The exhibit can be found in the resort’s main lounge area, where there are no walls, just a see-through backdrop –– giant windows that glance over the edge of the Commonage, dropping down to Okanagan Lake and extending to the mountains beyond.

“We were happy when we looked at the space, and saw that it was already surrounded by a natural exhibit,” said Baumbrough, who has a science background, but is probably best known to locals as a Vernon city councillor.

“We used the landscape and pulled the outside inside,”  added Woodhouse.

The exhibition features Baumbrough’s closely-focused and strongly contrasted shots of local flora interspersed with Woodhouse’s three-dimensional clay sculptures showing natural forms and textures.

Collaboration was inevitable once the women discovered their mutual love of the local, natural environment, and it really came out as they hunted and gathered ideas for their exhibition.

Their purposeful search for a sense of place led them to their own backyards as well as to the grasslands, wetlands and forest around the North Okanagan and the Shuswap. 

On their many hikes together –– Baumbrough with camera in hand and her encyclopaedic knowledge of local flora and fauna, and Woodhouse always searching for nature’s form and shape –– the quiet would often erupt when the women spotted something that caught their eye.

“We’d end up on hand and knee foraging the forest floor,” laughed Woodhouse. “Buffy would be naming the wildlife, and I would be saying ‘look, it’s red!’

On one such journey, the women took a day trip to the Adams River.

They arrived just before tens of thousands of visitors flocked to the region to see one of the largest run of salmon to ever end up at the traditional spawning grounds. However, the women didn’t head down to the water, but to the surrounding woods. 

“It wouldn’t have mattered if the salmon were there, we saw such amazing lichen and mushrooms,” exclaimed Woodhouse, pointing at one of the photographs on display.

“That’s a seed pod, actually,” laughed  Baumbrough, explaining, “Although our training and backgrounds are different, our emotional and natural connection to nature is the same.”

The women met over a year ago when Baumbrough took a course at the Vernon Community Arts Centre (VCAC).

“I was throwing some clay and Gale was hand building a bird bath, and I recognized the shapes she was using in her piece were from nature. I asked her what she was doing, and we got to chatting,” she said.

“It was instant recognition. We had the same passions about the environment, nature and wildlife,” said Woodhouse, who has exhibited her work both locally and in her native England, and last year was the studio artist in residence at the VCAC, where she continues to teach courses.

Although new to exhibiting her work, Baumbrough started focussing her camera early on when a friend handed her a film-loading manual Pentax K-1000 while she was travelling in South America. 

“I started playing and had that camera until I started shooting digital,” she said, explaining she now uses PhotoShop to boost contrast and colours, bringing out a pattern or form, while still staying true to the subject. 

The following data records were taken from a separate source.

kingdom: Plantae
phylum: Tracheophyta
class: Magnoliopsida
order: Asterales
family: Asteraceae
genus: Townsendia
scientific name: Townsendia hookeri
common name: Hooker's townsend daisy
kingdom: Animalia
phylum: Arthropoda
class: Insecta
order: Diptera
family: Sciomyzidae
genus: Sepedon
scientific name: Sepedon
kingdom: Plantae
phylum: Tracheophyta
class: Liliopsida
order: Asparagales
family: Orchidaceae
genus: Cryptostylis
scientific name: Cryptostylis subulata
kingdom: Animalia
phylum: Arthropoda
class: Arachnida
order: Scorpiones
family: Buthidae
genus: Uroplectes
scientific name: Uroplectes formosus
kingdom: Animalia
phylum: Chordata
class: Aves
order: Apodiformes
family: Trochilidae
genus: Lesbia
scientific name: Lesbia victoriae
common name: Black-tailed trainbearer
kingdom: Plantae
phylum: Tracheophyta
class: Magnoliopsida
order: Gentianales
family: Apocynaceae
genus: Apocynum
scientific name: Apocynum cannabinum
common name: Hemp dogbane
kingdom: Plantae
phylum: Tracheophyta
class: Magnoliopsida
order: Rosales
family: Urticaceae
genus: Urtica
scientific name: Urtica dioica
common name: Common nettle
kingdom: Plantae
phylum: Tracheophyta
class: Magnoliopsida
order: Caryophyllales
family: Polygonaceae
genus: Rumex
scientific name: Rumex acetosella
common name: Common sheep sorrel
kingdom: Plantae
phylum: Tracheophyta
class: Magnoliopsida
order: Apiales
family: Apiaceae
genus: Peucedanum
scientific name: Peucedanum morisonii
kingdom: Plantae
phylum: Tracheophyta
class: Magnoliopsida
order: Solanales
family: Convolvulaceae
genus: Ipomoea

 “I love to go back to my studio and blow up what I’ve shot on the screen… I look at form and patterns in nature that I see through Gale’s eyes as a clay artist. It’s fun to challenge and slightly shift what I am capturing in the photo, but it’s important to remain true to the process.”

In turn, Woodhouse says she hears Baumbrough’s words in her head when she approaches her work.

“We have both learned huge amounts from each other,” she said. “We’re both really attracted to the beauty that surrounds us.”

The exhibition at Sparkling Hill has come to life with the help of B.C.’s 2010 Arts and Legacy Spirit Festival grant, which was divided between five groups though the Arts Council of the North Okanagan.

“We wanted the exhibition to be all in one place, and thought about Sparkling Hill. They’ve been incredibly accommodating and gracious,” said Baumbrough. “And they are open to getting involved with community endeavours.”

“We were willing to be guinea pigs,” added Woodhouse. “We hope this will spark more work with the local arts community and give people a reason to come here and see this amazing space.”

The exhibition continues at the resort until mid-March.